I was under the impression that it was confirmed that Accucraft was going to make a PRR T1.

- Anthony


----------



## David Leech (Dec 9, 2008)

Posted By Anthony Duarte on 20 Mar 2010 02:42 PM 
I was under the impression that it was confirmed that Accucraft was going to make a PRR T1.

- Anthony 

Anthony,
I think that you have to clarify which branch of the company is doing what.
I am assuming that it is Jerry Hyde and Accucraft Live Steam Limited that is investigating the PRR T-1.
As we know, from the announcement of the Royal Hudson, it was years before it was under production. 
Accucraft Trains have now finished with the SP F4/5 production, and the re-release of the Cab Forward, so are they NOT planning any more 1/32 models at present?
Are they just going to concentrate on 1/20.3 and leave 1/32 to Aster? 
AMS of course don't build live steam, and AML are 1/29.
So, I was just wondering if there is any insider information.
All the best,
David Leech, Delta, Canada


----------



## Pete Thornton (Jan 2, 2008)

Accucraft Live Steam Limited 
David, 

My impression is that ALS was set up to trade in Canada/Canadian models. [Just for you ?] 
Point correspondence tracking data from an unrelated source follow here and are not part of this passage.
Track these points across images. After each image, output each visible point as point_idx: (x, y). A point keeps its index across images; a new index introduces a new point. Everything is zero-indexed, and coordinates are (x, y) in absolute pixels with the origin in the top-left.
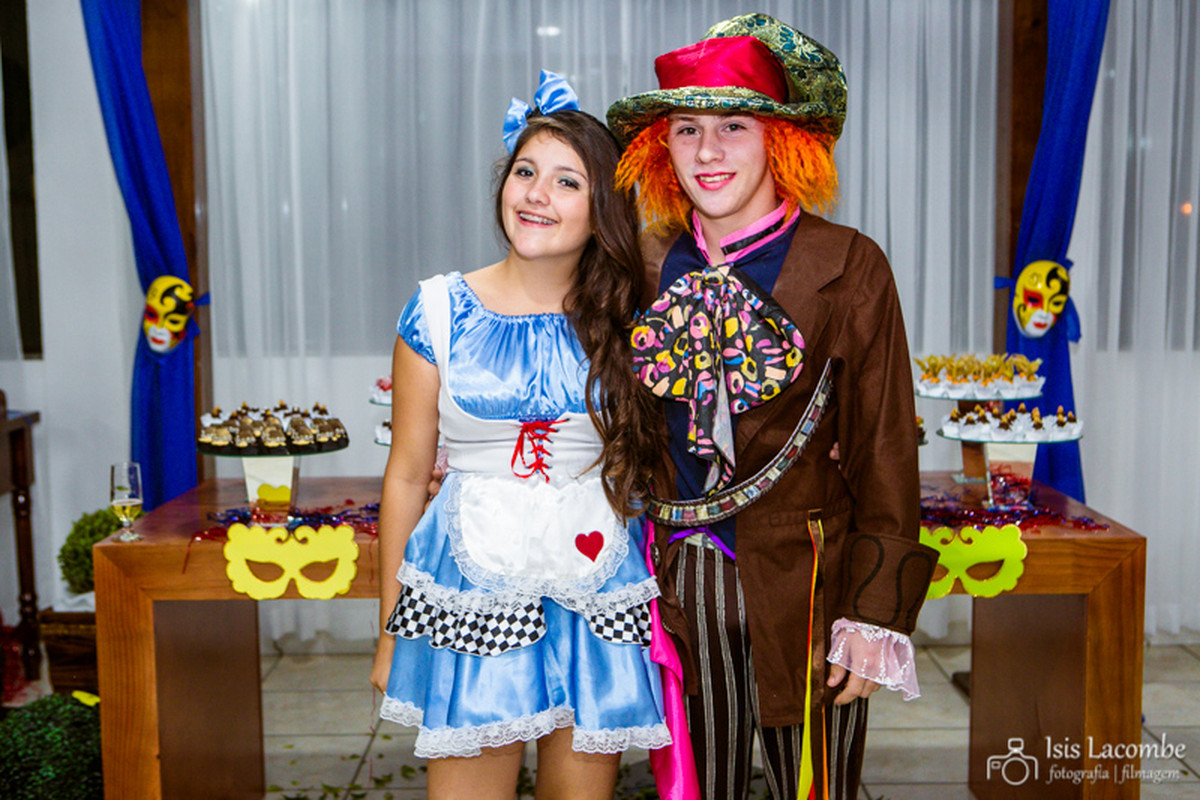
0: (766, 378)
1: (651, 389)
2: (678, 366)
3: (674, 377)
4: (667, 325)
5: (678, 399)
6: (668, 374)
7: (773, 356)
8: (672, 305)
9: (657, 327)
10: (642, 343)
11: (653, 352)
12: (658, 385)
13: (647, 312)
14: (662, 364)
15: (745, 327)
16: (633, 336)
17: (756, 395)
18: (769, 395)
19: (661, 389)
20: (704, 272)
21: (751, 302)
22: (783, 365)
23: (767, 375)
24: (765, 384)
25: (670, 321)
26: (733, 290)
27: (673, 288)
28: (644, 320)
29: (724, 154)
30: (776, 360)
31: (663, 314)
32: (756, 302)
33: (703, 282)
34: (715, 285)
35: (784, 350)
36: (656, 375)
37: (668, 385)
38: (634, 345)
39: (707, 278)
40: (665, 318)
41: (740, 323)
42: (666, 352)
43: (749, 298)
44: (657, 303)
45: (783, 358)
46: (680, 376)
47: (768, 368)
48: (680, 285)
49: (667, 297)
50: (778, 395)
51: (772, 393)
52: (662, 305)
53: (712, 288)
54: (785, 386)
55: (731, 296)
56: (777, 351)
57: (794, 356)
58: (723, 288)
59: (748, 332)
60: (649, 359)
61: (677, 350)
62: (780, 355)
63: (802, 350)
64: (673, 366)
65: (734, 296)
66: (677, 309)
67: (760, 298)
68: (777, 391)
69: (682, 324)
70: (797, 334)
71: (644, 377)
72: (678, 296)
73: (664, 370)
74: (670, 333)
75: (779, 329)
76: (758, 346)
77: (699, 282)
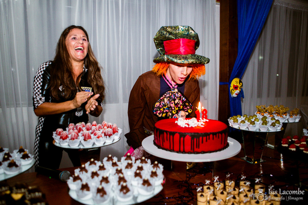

If you hit the Accucraft Trains link on the main home page, you get the options of "Fn3", "1/32" or UK Models" (amongst other topics.) They just aznnounced production is starting of the new SAR loco on the UK Models page. But it is interesting that the 1/32nd pages have no overhanging/promised models that we're still waiting for after all these years (unlike Fn3, where the T-1, EBT Mike and others have been 'promised' for years.)


----------



## turbohvn (Jan 7, 2008)

David,

The last I heard, and I heard it from a reliable source at Accucraft, was that the next 1:32 limited model will be the T1.

Now which version and what specs, I do not know, other than it will be offered only as Alcohol fired initially. I was also told that a production prototype is currently being constructed for review by those involved with the project here in the US. 
Royce


----------